Consumers are influenced by social media and they expect a two-way dialog with brands across the social web, but rarely get it. A survey of consumer attitudes, conducted by Lithium in April and released during the Lithium Network Conference (LiNC) 2012, about social media reveals:
- While 25% expect to hear back from a company when they tweet about a brand or product, only 9% have actually received a response
- 35% say after “liking” a brand on Facebook, they expect to hear from the company—yet 58% say that they have never received a response from company after “liking” it
Marketers need to demonstrate social media marketing ROI to the C-suite, but aren’t able to. A separate survey of marketer attitudes around social media, conducted by Lithium and MarketingProfs in April, reveals:
- 74% of marketers say creating a community around their brand is a social media business objective—but only 18% of marketers say their company has an online community
- 86% say they actively use Facebook in their marketing efforts—but only 2.8% report that when fans “like” their brand on Facebook, it results in better quality interactions
- 42% say they are very concerned about demonstrating the value of social media to executive management—but only 4% say their ability to measure the overall impact of social media is excellent
- 31% say that customer retention is quite important, but only 4.6% of marketers say they are able to measure customer satisfaction (Net Promoter Score) extremely well
While social media marketing ROI remains elusive for most, findings indicate marketers who combine two assets well are best able to realize the full potential of social media and demonstrate the most impressive ROI:
- Leading-edge technology—listening to social customers who want to be heard, building online communities to deepen social customer engagement.

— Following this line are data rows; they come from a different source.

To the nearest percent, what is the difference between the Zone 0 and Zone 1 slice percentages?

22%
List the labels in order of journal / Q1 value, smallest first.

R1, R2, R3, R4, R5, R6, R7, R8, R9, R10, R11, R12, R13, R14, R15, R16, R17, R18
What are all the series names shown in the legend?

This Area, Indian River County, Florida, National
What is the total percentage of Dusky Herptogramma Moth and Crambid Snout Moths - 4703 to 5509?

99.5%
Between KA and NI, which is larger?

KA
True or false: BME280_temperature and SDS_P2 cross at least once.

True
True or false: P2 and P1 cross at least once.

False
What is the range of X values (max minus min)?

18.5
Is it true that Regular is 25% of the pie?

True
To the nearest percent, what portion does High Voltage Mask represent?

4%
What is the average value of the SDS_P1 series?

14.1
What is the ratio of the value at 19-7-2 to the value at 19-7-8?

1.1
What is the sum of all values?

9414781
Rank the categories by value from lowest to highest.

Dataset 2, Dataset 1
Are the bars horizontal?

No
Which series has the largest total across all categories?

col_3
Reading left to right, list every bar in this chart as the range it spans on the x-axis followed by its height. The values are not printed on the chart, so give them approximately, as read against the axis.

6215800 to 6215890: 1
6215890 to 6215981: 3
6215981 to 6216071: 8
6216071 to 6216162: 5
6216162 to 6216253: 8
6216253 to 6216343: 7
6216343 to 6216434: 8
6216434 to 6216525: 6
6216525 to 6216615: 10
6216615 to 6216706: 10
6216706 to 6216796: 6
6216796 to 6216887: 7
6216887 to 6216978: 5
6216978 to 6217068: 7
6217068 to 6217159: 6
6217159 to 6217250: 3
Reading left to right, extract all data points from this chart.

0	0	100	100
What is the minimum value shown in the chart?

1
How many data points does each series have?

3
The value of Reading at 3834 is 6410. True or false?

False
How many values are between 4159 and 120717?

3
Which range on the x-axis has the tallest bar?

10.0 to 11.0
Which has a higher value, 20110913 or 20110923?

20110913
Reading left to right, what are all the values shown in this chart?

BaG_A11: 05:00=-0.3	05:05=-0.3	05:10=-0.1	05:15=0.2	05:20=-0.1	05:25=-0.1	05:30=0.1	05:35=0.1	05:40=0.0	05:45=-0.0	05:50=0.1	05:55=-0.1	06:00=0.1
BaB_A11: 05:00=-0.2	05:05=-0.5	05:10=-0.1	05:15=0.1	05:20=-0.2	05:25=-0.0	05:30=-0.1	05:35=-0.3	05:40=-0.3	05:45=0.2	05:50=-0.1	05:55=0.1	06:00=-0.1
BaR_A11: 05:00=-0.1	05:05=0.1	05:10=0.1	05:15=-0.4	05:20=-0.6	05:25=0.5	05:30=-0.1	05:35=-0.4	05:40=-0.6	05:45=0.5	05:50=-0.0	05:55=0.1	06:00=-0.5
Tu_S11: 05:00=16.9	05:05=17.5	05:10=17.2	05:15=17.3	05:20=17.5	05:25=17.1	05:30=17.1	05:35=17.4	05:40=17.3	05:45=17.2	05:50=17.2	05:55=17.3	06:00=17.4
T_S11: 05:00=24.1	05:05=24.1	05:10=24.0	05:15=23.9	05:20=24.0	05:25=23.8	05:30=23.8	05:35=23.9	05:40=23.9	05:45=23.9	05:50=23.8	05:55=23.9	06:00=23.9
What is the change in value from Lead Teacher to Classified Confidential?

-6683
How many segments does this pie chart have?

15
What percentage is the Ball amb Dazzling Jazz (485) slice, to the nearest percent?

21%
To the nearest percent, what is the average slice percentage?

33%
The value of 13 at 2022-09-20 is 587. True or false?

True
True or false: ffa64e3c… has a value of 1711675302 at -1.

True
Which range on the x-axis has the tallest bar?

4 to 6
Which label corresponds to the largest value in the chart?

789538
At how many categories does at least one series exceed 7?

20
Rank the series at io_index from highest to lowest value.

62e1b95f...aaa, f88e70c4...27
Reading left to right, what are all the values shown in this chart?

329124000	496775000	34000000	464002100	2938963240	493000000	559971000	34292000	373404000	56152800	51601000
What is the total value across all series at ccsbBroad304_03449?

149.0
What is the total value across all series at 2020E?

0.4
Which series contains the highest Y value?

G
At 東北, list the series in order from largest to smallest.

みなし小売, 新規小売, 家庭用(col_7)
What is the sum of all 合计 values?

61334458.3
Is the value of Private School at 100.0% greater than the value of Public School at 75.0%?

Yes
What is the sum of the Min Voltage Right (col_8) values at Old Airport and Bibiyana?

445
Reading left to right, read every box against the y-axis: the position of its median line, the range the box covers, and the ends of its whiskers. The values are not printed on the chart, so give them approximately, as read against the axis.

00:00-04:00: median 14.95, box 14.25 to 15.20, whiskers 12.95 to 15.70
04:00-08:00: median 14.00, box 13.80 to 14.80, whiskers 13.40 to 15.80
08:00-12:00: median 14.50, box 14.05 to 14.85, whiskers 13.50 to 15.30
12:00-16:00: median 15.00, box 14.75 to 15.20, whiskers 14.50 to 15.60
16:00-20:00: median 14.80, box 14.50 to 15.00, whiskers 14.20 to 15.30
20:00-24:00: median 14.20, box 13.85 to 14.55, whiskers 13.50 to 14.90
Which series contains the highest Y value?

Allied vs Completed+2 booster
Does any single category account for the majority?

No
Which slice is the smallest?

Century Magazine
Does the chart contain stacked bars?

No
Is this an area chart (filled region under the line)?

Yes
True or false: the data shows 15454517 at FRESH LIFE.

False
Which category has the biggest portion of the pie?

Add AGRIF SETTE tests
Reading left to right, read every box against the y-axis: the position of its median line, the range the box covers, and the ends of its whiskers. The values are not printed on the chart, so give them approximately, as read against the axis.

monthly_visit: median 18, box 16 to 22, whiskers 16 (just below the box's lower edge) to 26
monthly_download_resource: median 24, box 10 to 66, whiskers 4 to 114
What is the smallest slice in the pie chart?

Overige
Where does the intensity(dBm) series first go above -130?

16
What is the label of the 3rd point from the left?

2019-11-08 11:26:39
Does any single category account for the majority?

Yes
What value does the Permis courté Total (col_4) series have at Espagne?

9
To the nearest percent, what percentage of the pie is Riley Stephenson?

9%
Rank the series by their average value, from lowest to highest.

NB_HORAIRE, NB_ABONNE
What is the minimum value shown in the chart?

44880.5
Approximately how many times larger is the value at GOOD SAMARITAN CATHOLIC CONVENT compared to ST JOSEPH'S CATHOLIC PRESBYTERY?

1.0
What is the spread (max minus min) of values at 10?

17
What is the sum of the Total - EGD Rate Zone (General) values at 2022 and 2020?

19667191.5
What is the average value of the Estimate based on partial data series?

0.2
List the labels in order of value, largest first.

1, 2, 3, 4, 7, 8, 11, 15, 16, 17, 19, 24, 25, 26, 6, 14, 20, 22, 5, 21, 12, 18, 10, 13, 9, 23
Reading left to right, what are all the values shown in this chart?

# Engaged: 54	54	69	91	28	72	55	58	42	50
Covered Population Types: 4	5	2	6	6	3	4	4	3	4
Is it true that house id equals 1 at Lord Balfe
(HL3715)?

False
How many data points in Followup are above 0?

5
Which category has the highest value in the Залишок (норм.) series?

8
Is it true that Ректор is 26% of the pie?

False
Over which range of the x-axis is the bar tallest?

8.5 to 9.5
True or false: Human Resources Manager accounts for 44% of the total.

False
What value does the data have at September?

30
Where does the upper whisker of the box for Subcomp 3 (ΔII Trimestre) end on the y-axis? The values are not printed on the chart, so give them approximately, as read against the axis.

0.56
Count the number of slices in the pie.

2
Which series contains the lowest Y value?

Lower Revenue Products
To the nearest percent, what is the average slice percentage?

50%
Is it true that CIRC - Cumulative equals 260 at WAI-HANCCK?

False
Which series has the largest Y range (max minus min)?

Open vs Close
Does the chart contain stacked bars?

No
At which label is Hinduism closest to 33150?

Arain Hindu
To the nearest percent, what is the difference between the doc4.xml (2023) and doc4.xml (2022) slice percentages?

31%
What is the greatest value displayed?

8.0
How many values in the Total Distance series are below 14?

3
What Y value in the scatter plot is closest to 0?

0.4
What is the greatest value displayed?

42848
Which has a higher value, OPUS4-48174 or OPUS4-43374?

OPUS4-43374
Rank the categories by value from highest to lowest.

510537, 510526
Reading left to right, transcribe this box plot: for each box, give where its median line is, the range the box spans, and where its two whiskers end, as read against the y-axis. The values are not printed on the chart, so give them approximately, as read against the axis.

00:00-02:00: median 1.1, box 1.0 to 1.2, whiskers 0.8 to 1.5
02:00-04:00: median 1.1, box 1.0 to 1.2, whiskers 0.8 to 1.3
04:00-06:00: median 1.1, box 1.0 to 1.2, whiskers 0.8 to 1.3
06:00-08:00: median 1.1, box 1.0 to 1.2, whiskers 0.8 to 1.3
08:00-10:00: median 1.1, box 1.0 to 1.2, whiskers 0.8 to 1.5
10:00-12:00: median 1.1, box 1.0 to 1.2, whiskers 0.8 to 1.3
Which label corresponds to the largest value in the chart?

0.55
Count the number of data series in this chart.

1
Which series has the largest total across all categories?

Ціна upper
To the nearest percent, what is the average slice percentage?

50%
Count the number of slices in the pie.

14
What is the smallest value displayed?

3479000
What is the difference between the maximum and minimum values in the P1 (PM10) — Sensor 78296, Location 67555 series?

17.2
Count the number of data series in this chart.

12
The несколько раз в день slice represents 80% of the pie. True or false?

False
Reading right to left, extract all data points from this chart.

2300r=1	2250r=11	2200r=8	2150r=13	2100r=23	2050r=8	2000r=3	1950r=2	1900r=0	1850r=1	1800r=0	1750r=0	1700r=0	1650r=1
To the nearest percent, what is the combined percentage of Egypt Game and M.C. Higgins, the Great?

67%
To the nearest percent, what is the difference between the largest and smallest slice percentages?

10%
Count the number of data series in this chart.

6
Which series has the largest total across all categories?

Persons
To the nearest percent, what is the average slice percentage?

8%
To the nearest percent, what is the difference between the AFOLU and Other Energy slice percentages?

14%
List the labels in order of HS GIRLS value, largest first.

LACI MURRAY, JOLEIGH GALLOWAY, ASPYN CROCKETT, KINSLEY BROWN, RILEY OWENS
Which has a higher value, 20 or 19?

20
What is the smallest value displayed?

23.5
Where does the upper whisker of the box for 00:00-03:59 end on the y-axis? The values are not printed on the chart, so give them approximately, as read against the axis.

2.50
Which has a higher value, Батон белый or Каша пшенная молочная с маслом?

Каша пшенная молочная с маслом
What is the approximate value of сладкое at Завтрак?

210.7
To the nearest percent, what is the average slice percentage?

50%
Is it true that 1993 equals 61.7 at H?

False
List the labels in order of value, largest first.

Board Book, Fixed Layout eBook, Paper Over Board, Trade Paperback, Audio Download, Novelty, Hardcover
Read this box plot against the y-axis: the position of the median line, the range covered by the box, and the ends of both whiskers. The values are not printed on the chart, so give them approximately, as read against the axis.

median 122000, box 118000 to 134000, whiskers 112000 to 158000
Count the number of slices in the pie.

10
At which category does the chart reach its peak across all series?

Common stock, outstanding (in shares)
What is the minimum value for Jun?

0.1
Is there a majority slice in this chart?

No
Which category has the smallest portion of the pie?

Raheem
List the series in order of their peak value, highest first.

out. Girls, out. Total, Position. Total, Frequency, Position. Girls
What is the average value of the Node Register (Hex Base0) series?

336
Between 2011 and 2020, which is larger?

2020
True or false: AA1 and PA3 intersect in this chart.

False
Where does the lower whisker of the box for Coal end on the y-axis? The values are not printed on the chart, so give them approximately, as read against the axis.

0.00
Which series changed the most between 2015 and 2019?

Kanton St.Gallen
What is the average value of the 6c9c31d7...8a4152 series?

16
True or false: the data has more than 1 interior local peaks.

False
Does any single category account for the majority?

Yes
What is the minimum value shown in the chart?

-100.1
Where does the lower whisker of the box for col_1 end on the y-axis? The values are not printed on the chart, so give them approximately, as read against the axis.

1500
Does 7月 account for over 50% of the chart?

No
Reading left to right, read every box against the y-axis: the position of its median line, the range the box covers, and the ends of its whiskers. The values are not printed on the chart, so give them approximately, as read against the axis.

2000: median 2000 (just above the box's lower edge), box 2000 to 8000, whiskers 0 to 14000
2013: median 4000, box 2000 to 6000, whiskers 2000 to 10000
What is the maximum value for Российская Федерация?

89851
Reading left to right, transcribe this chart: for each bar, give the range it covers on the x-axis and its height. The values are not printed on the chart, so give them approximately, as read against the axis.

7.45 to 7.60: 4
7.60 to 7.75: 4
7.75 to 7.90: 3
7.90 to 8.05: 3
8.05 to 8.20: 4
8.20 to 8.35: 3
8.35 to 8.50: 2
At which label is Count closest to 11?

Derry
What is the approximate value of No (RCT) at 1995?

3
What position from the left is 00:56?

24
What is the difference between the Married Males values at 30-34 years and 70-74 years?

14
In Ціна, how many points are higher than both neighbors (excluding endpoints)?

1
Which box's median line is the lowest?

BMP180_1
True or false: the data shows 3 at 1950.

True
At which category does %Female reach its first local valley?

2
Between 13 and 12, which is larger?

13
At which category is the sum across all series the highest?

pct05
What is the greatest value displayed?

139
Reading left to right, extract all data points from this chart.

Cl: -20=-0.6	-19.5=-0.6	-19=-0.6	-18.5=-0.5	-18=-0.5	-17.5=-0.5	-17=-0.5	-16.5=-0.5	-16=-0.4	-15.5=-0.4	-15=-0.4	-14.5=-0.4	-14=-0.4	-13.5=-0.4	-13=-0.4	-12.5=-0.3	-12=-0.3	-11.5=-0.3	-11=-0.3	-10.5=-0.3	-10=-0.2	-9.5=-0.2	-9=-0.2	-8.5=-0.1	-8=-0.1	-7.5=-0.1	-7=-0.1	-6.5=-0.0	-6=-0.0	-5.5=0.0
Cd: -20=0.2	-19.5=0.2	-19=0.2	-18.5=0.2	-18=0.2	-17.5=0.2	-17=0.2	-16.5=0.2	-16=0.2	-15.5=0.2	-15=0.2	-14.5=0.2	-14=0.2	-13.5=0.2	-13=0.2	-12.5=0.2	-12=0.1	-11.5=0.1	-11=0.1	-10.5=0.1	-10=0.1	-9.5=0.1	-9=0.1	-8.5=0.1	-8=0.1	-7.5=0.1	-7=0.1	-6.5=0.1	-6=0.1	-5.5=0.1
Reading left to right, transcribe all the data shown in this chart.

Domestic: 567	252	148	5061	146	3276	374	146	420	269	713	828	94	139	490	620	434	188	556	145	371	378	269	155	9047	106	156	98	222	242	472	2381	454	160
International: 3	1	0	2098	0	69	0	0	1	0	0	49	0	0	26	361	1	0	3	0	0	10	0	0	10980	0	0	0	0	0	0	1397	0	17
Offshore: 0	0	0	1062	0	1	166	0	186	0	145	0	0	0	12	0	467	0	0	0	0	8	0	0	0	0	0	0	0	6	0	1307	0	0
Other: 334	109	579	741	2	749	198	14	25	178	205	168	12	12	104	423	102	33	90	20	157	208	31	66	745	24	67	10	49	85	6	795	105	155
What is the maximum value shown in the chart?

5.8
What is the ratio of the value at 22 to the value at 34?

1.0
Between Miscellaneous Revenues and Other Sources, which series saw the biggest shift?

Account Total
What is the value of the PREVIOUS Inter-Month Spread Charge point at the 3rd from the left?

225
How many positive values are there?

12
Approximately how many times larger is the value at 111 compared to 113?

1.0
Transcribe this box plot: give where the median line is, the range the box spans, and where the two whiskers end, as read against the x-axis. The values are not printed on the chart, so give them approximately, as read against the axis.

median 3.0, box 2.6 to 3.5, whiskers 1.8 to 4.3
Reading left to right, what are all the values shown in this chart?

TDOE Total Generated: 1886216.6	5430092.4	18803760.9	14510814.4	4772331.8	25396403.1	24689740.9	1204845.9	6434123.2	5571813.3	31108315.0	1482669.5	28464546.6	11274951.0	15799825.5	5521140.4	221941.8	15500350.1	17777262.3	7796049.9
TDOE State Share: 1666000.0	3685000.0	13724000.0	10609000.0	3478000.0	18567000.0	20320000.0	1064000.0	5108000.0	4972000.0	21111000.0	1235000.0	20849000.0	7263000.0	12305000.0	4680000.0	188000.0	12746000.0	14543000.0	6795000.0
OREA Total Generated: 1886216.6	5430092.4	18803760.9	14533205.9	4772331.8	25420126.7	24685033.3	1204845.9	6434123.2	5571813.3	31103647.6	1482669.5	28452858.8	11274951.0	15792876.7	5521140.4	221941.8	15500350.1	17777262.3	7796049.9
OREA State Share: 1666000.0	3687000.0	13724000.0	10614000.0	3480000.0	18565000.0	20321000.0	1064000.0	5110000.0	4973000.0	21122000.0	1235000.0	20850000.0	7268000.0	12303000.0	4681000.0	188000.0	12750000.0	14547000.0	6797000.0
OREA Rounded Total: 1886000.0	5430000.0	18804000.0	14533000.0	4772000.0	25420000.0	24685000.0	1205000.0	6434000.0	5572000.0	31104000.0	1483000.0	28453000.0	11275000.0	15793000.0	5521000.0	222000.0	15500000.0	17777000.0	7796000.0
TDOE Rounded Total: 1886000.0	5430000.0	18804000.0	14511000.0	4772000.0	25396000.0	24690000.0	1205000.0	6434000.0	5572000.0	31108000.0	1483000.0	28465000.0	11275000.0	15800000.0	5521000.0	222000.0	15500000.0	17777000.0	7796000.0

- A mature, strategic approach to measurement—tying social media objectives to real business outcomes like increasing revenue and driving awareness.
“There’s a clear disconnect between the value of social media and marketers’ ability to demonstrate and act on that value—but it doesn’t have to be that way,” said Keim. “There is no excuse anymore, when you consider the simplicity and sophistication with which marketers can monitor social customer experiences, engage and build communities around the brand, and clearly measure business value using tools like Lithium provides.”
While large portions of marketers are not yet truly measuring and understanding the impact of their social media efforts, a significant vanguard (35%) do say that social media marketing helps to meet primary business objectives better than most other channels.